PROBLEM DESCRIPTION —
Only the lines below, from the one with "school | $184.00 |" through the one with "Total | | $425.00 |", are to be written out, exactly.

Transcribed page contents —

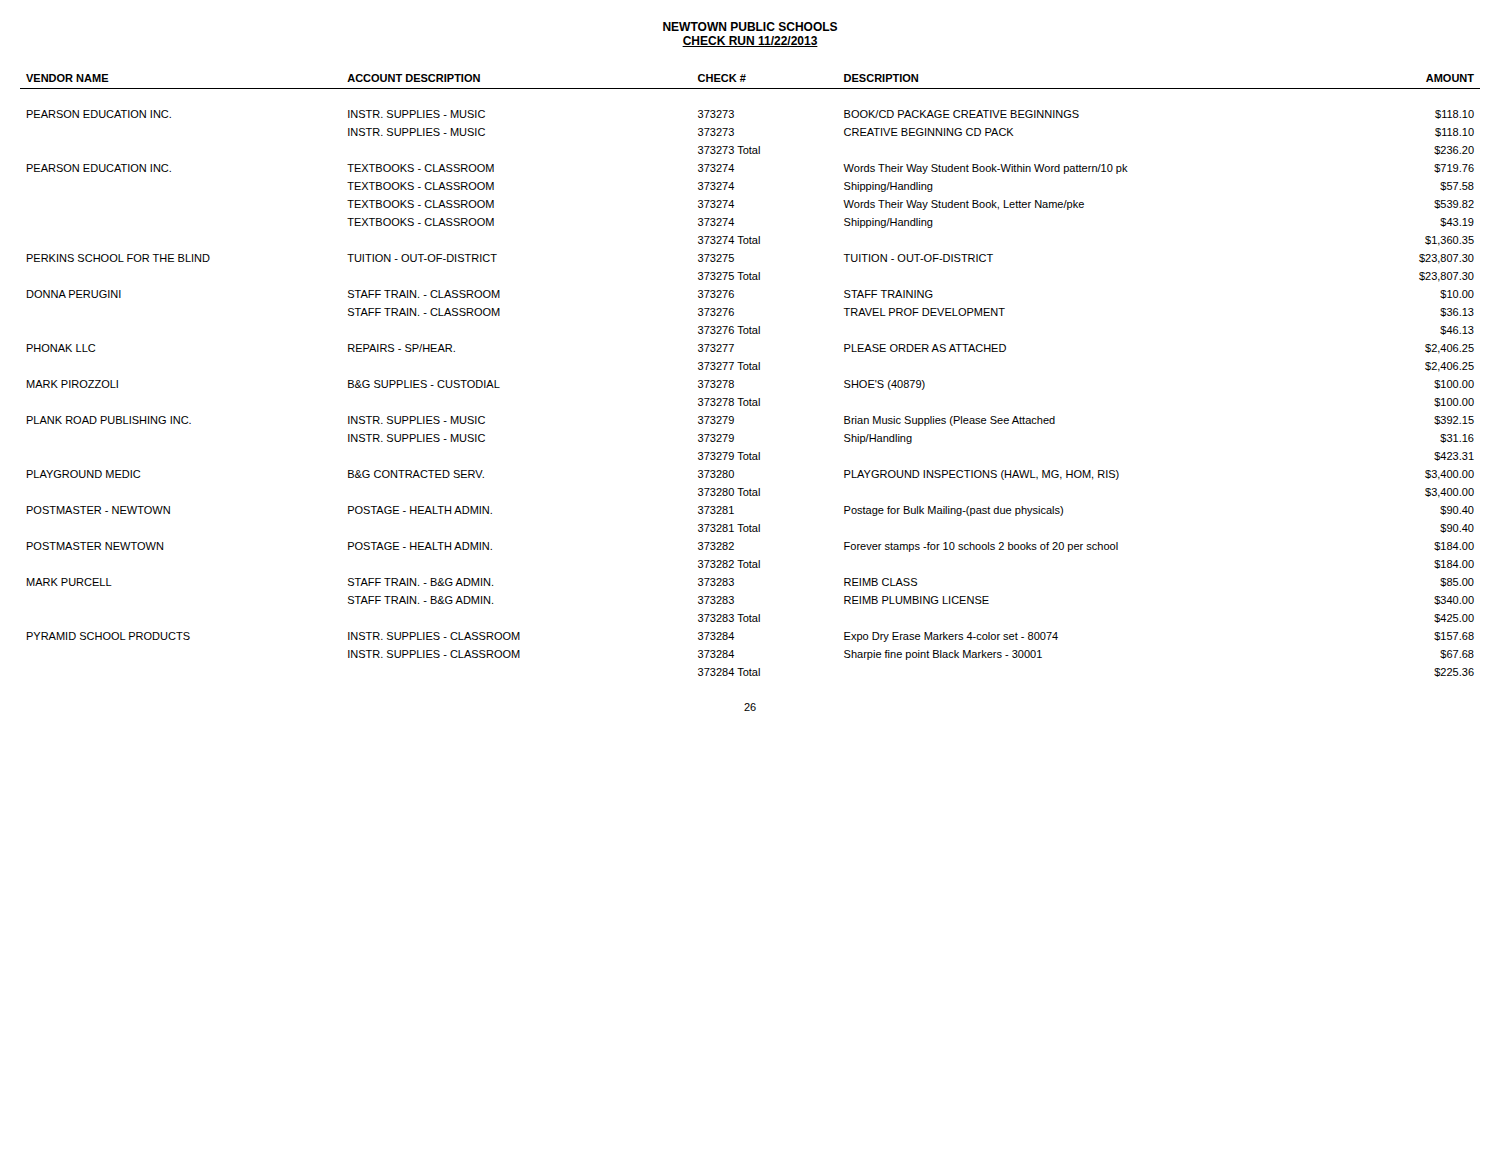NEWTOWN PUBLIC SCHOOLS
CHECK RUN 11/22/2013
| VENDOR NAME | ACCOUNT DESCRIPTION | CHECK # | DESCRIPTION | AMOUNT |
| --- | --- | --- | --- | --- |
| PEARSON EDUCATION INC. | INSTR. SUPPLIES - MUSIC | 373273 | BOOK/CD PACKAGE CREATIVE BEGINNINGS | $118.10 |
| | INSTR. SUPPLIES - MUSIC | 373273 | CREATIVE BEGINNING CD PACK | $118.10 |
| | | 373273 Total | | $236.20 |
| PEARSON EDUCATION INC. | TEXTBOOKS - CLASSROOM | 373274 | Words Their Way Student Book-Within Word pattern/10 pk | $719.76 |
| | TEXTBOOKS - CLASSROOM | 373274 | Shipping/Handling | $57.58 |
| | TEXTBOOKS - CLASSROOM | 373274 | Words Their Way Student Book, Letter Name/pke | $539.82 |
| | TEXTBOOKS - CLASSROOM | 373274 | Shipping/Handling | $43.19 |
| | | 373274 Total | | $1,360.35 |
| PERKINS SCHOOL FOR THE BLIND | TUITION - OUT-OF-DISTRICT | 373275 | TUITION - OUT-OF-DISTRICT | $23,807.30 |
| | | 373275 Total | | $23,807.30 |
| DONNA PERUGINI | STAFF TRAIN. - CLASSROOM | 373276 | STAFF TRAINING | $10.00 |
| | STAFF TRAIN. - CLASSROOM | 373276 | TRAVEL PROF DEVELOPMENT | $36.13 |
| | | 373276 Total | | $46.13 |
| PHONAK LLC | REPAIRS - SP/HEAR. | 373277 | PLEASE ORDER AS ATTACHED | $2,406.25 |
| | | 373277 Total | | $2,406.25 |
| MARK PIROZZOLI | B&G SUPPLIES - CUSTODIAL | 373278 | SHOE'S (40879) | $100.00 |
| | | 373278 Total | | $100.00 |
| PLANK ROAD PUBLISHING INC. | INSTR. SUPPLIES - MUSIC | 373279 | Brian Music Supplies (Please See Attached | $392.15 |
| | INSTR. SUPPLIES - MUSIC | 373279 | Ship/Handling | $31.16 |
| | | 373279 Total | | $423.31 |
| PLAYGROUND MEDIC | B&G CONTRACTED SERV. | 373280 | PLAYGROUND INSPECTIONS (HAWL, MG, HOM, RIS) | $3,400.00 |
| | | 373280 Total | | $3,400.00 |
| POSTMASTER - NEWTOWN | POSTAGE - HEALTH ADMIN. | 373281 | Postage for Bulk Mailing-(past due physicals) | $90.40 |
| | | 373281 Total | | $90.40 |
| POSTMASTER NEWTOWN | POSTAGE - HEALTH ADMIN. | 373282 | Forever stamps -for 10 schools 2 books of 20 per school | $184.00 |
| | | 373282 Total | | $184.00 |
| MARK PURCELL | STAFF TRAIN. - B&G ADMIN. | 373283 | REIMB CLASS | $85.00 |
| | STAFF TRAIN. - B&G ADMIN. | 373283 | REIMB PLUMBING LICENSE | $340.00 |
| | | 373283 Total | | $425.00 |
| PYRAMID SCHOOL PRODUCTS | INSTR. SUPPLIES - CLASSROOM | 373284 | Expo Dry Erase Markers 4-color set - 80074 | $157.68 |
| | INSTR. SUPPLIES - CLASSROOM | 373284 | Sharpie fine point Black Markers - 30001 | $67.68 |
| | | 373284 Total | | $225.36 |
26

OUTPUT OF THE EXERCISE —
| POSTMASTER NEWTOWN | POSTAGE - HEALTH ADMIN. | 373282 | Forever stamps -for 10 schools 2 books of 20 per school | $184.00 |
| | | 373282 Total | | $184.00 |
| MARK PURCELL | STAFF TRAIN. - B&G ADMIN. | 373283 | REIMB CLASS | $85.00 |
| | STAFF TRAIN. - B&G ADMIN. | 373283 | REIMB PLUMBING LICENSE | $340.00 |
| | | 373283 Total | | $425.00 |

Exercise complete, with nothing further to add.